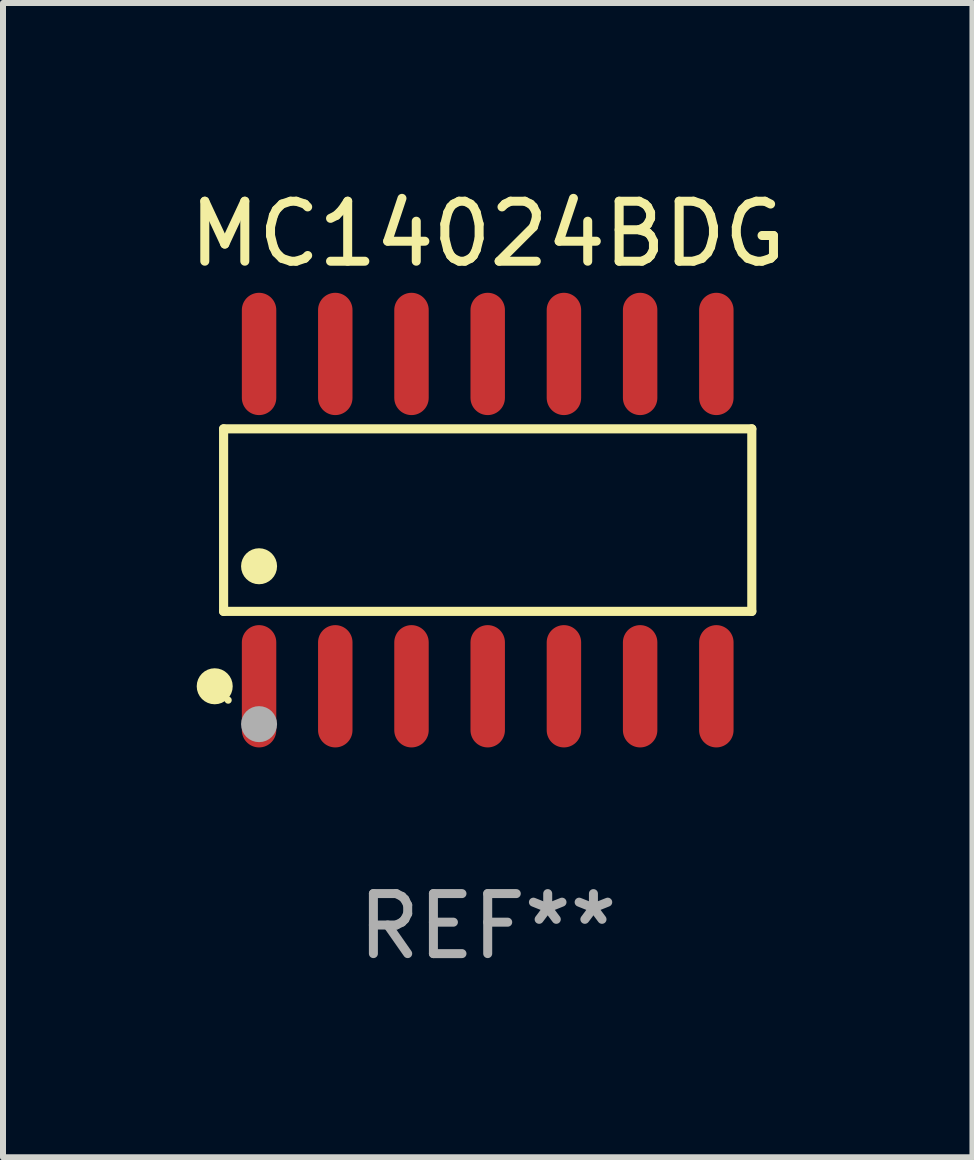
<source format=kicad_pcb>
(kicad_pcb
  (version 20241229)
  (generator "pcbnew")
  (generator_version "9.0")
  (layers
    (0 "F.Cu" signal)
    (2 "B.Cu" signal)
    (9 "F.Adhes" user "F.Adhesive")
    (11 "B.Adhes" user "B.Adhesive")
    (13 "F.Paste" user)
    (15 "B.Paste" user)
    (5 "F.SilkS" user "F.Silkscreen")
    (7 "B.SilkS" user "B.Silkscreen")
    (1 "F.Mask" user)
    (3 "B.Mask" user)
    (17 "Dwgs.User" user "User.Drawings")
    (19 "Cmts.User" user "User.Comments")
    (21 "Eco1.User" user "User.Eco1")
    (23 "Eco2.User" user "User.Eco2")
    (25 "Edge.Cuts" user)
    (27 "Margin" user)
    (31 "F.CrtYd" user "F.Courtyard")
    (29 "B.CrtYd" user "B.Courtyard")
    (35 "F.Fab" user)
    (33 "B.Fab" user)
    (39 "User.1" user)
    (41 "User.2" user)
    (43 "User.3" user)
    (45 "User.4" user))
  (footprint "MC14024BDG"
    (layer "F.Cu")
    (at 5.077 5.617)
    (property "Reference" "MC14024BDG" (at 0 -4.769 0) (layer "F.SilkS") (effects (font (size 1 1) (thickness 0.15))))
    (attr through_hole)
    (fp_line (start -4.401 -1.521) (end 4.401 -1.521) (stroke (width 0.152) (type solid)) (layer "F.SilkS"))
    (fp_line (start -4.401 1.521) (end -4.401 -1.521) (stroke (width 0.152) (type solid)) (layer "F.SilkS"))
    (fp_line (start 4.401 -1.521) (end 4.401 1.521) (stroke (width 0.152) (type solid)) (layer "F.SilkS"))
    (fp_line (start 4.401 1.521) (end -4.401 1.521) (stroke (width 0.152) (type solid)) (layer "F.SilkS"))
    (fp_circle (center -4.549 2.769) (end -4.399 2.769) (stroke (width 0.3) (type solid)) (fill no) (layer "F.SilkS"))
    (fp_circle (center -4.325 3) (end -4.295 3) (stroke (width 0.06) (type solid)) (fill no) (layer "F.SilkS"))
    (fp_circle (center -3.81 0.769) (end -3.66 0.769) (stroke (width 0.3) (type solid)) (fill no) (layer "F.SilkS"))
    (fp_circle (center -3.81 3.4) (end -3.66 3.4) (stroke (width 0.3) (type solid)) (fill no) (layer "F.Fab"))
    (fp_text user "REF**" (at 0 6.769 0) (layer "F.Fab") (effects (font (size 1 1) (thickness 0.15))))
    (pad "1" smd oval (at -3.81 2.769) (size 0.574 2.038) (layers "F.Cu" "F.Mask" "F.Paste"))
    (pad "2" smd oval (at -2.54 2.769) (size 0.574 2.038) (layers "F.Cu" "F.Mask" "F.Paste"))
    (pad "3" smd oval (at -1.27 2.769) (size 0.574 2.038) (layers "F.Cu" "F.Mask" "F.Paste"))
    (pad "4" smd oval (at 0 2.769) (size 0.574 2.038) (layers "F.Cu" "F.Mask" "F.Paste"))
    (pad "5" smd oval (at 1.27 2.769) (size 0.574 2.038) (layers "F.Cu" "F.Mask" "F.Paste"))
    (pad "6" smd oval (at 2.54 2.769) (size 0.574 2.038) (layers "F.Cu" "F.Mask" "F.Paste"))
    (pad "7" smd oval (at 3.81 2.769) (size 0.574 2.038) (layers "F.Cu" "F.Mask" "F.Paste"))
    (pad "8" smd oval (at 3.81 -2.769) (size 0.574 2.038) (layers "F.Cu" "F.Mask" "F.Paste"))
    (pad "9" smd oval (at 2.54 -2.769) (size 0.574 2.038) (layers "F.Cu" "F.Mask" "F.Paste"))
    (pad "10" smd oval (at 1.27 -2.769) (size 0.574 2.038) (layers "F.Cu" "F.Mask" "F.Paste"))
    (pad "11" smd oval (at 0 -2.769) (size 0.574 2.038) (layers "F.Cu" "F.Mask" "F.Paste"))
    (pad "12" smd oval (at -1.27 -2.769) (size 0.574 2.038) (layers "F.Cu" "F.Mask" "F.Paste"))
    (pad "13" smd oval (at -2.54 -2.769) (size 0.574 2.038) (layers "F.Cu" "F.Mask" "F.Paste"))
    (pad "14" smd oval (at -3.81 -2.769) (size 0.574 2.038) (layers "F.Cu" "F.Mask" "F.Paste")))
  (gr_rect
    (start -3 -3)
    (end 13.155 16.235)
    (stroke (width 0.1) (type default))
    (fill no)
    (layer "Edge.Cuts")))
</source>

**Your task:** The expected answer is only a number: the count of lines in this listing that contain the string "Adhesive".

**Task response:** 2